Sound technician:             Fleur Pereira produced powerful dramatic effects.

Very smart and clear little programme, but no credit listed. The excellent photos for the programme and foyer display were by JaredFinneran and Luke Harmony

As the curtains open, a line of little Elves is seen marching home from their work in Santa’s workshop. A Jack-the Lad character called Harry Bush (Teale Harrison) arrives and introduces himself. He is the handsome son of the ostentatiously dressed, Dame Holly Bush (Craig Nicholls) who is royal housekeeper to the ugly Queen Miserable (Sharon Thomas, who could really dish out the dirt). The Queen and her annoying pageboy, Humbug (Noel Abdul-Hanif – an absolute natural for pantos) were delightfully nasty.

Daily, the Queen checks to see who the most beautiful person in her Kingdom is, and every day she discovers it is still Snow White (Cora Lacey) the most talented girl in the area.

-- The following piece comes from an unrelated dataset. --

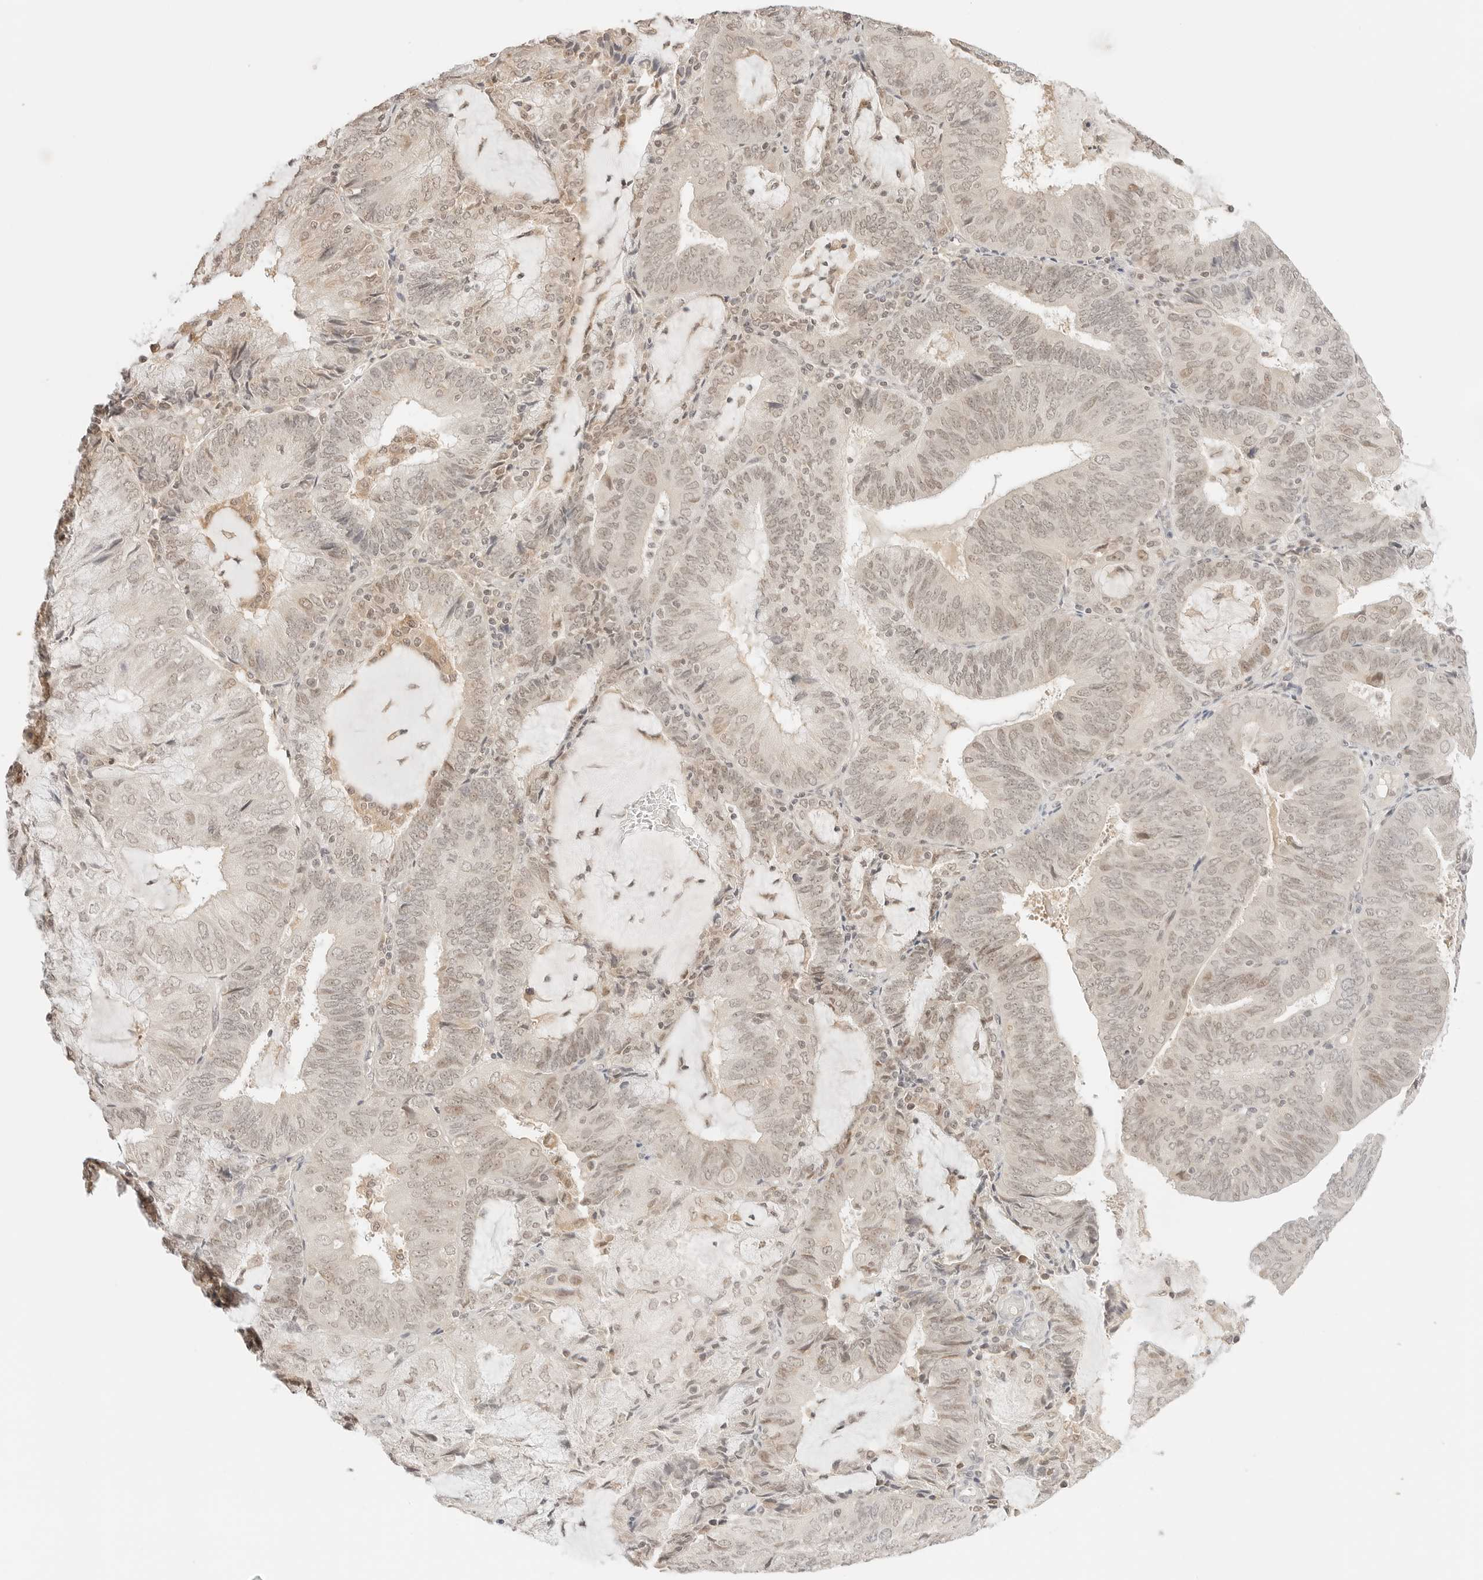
{"staining": {"intensity": "weak", "quantity": ">75%", "location": "nuclear"}, "tissue": "endometrial cancer", "cell_type": "Tumor cells", "image_type": "cancer", "snomed": [{"axis": "morphology", "description": "Adenocarcinoma, NOS"}, {"axis": "topography", "description": "Endometrium"}], "caption": "Immunohistochemical staining of human endometrial cancer (adenocarcinoma) displays low levels of weak nuclear expression in about >75% of tumor cells.", "gene": "RPS6KL1", "patient": {"sex": "female", "age": 81}}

Snow White lives in the woods with the seven elves; the elves who are called Stocking (Madi Kate), Grinch (Carolena Shaw), Cracker (Callum Hunter), Dusty (Abbeylee Cole), Cosy (Barbara Mortimer), Jangle (Alannah Gillis) and Twinkle (Anya Peterson).

The jealous Queen wants to kill Snow White, but Fairy Jinglebell (Jennifer Lilley) who is training up a new student, Fairy Frosting (Ellie Skinner) to help her gain her wings and a very special man in a red suit appears in the mirror (Jim Chantry), they want to protect poor Snow White.

The Queen sends for her servant (Luke Heath) and Lady servant (Giuseppina Mammone), together they decide to send out the castle’s stupid guards, Brussel (Greg Hopson) and Sprout (Christine Ellis) to search for the irritating beauty and get rid of her for ever. As the guards search the forest, a young handsome and rich prince from another area, Prince Noel (Brodie Atkinson) is also walking through the woods. He finds Snow White sleeping, she has eaten a poison apple, how can he save her?

There are parts of the story that are dark, but most of the young audience realised that if they shouted loud enough the bad spells would go away. However, the company offered a table with pictures to colour outside in the foyer for those too frightened; a great idea, but I suspect that one five-year-old girl feigned fear to do drawing instead.

Director, Maria Passalacqua has selected a young and mainly inexperienced cast, and yet their stage presence was amazing. Even with a small stage and narrow wings’ areas, the cast still moved well. Aided by assistant directors, Luke Heath and Christine Ellis, the cast captured the genre, performing with an abundance of smiles and energy. Sadly, the voice projection with both spoken word and most of the singing was often a little weak. With a wall of curtain, the sound was perhaps absorbed more than usual.

Great costumes, realism and colour and a huge amount of work from Christine Ellis and Celeste Lopez.

Congratulations to Harry – Teale Harrison – who, along with the fairies Fairy Jinglebell (Jennifer Lilley) and Fairy Frosting (Ellie Skinner), injected energy and excitement into the panto every couple of minutes. Dusty – Abbeylee Cole – with ‘his’ brilliant sneezes was amazing, and the acrobatic contortions of Twinkle (Anya Peterson) made everyone gasp. A great cast with good interaction and rapport, you could see they had been well advised by the director as to their characters. Ideal for the under tens.

The children LOVED it It is some time since I saw so many smiling faces at the interval.